Good question.
What would you teach?
Well for the fact part I would teach restraint, just copy what you see. Obtaining facts is a very passive thing, most of the effort in obtaining facts is in keeping your free will cool, and not let any choices of yours change the facts.
For the opinion apart I would teach that there are many ways that you can choose. Like democracy and dictatorships are vastly different ways for a country to choose, there are also different ways an individual can choose.
You can choose to believe in God, but you can also choose not to believe in God, and you can also choose not to choose on the issue.
But I think one should mainly focus on love and hate in explaining. For instance that if you call somebody hateful, then that opinion says as much about who you are as being the owner of your decisions, as it does about the person you are calling hateful. That is because you choose the conclusion hateful yourself, you express your own emotions, in saying somebody is hateful, and the term hateful is about somebody else as being the owner of their decisions.
etc. etc. a simple course, which should have demonstrable enormous benefit.
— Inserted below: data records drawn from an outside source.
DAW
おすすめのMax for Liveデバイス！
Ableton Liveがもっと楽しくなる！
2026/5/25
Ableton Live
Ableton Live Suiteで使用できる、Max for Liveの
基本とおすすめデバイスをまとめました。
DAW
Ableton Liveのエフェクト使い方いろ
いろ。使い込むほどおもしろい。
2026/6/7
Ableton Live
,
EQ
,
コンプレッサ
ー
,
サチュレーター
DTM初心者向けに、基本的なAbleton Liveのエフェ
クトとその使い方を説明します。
Academic achievement should go up at least 10 percent whatever, the emotional atmosphere markedly improved also, or if not then really I am wrong about it.
But I would not have it taught in public schools, but only in religious schools. That is because people have an addiction to making what is good, loving and beautiful into a factual issue, they get a kick out of it. And no way can you deal with that addiction in the setting of a public school, the students will have the teacher for lunch for messing with their kicks.